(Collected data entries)

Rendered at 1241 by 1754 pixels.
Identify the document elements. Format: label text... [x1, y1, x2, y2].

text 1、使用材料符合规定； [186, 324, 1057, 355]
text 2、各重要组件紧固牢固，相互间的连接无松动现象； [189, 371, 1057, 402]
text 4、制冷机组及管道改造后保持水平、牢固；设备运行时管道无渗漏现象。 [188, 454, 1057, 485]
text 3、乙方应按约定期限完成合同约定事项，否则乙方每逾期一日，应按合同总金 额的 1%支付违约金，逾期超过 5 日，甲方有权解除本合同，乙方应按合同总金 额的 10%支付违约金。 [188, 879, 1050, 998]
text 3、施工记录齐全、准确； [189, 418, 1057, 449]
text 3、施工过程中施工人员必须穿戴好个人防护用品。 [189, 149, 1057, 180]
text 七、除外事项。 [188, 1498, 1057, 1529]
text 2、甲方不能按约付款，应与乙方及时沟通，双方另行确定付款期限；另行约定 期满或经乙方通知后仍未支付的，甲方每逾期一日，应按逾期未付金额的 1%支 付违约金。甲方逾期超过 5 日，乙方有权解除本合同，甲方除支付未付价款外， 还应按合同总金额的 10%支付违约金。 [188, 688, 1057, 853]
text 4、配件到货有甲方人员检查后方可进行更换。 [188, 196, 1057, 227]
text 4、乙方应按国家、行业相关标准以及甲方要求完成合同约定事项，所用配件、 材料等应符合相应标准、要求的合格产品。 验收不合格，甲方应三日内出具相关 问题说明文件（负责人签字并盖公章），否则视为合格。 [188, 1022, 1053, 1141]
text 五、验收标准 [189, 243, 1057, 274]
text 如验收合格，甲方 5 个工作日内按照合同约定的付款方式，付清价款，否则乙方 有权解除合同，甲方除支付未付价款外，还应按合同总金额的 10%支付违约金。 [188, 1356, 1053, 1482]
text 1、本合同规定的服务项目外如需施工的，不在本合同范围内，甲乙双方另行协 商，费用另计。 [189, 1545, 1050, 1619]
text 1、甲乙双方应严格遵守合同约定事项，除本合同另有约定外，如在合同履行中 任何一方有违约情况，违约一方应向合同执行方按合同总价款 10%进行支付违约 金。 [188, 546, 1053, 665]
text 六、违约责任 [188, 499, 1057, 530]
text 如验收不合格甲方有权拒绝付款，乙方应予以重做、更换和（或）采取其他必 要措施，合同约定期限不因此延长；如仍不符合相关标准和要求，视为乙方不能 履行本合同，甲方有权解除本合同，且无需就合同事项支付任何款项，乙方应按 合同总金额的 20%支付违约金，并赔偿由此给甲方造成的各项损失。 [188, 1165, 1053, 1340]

■ PROBLEM TO WORK ON ■
Return all of the data above, keeping every line exactly as it appears.

■ YOUR SOLUTION ■
Rendered at 1241 by 1754 pixels.
Identify the document elements. Format: label text... [x1, y1, x2, y2].

text 1、使用材料符合规定； [186, 324, 1057, 355]
text 2、各重要组件紧固牢固，相互间的连接无松动现象； [189, 371, 1057, 402]
text 4、制冷机组及管道改造后保持水平、牢固；设备运行时管道无渗漏现象。 [188, 454, 1057, 485]
text 3、乙方应按约定期限完成合同约定事项，否则乙方每逾期一日，应按合同总金 额的 1%支付违约金，逾期超过 5 日，甲方有权解除本合同，乙方应按合同总金 额的 10%支付违约金。 [188, 879, 1050, 998]
text 3、施工记录齐全、准确； [189, 418, 1057, 449]
text 3、施工过程中施工人员必须穿戴好个人防护用品。 [189, 149, 1057, 180]
text 七、除外事项。 [188, 1498, 1057, 1529]
text 2、甲方不能按约付款，应与乙方及时沟通，双方另行确定付款期限；另行约定 期满或经乙方通知后仍未支付的，甲方每逾期一日，应按逾期未付金额的 1%支 付违约金。甲方逾期超过 5 日，乙方有权解除本合同，甲方除支付未付价款外， 还应按合同总金额的 10%支付违约金。 [188, 688, 1057, 853]
text 4、配件到货有甲方人员检查后方可进行更换。 [188, 196, 1057, 227]
text 4、乙方应按国家、行业相关标准以及甲方要求完成合同约定事项，所用配件、 材料等应符合相应标准、要求的合格产品。 验收不合格，甲方应三日内出具相关 问题说明文件（负责人签字并盖公章），否则视为合格。 [188, 1022, 1053, 1141]
text 五、验收标准 [189, 243, 1057, 274]
text 如验收合格，甲方 5 个工作日内按照合同约定的付款方式，付清价款，否则乙方 有权解除合同，甲方除支付未付价款外，还应按合同总金额的 10%支付违约金。 [188, 1356, 1053, 1482]
text 1、本合同规定的服务项目外如需施工的，不在本合同范围内，甲乙双方另行协 商，费用另计。 [189, 1545, 1050, 1619]
text 1、甲乙双方应严格遵守合同约定事项，除本合同另有约定外，如在合同履行中 任何一方有违约情况，违约一方应向合同执行方按合同总价款 10%进行支付违约 金。 [188, 546, 1053, 665]
text 六、违约责任 [188, 499, 1057, 530]
text 如验收不合格甲方有权拒绝付款，乙方应予以重做、更换和（或）采取其他必 要措施，合同约定期限不因此延长；如仍不符合相关标准和要求，视为乙方不能 履行本合同，甲方有权解除本合同，且无需就合同事项支付任何款项，乙方应按 合同总金额的 20%支付违约金，并赔偿由此给甲方造成的各项损失。 [188, 1165, 1053, 1340]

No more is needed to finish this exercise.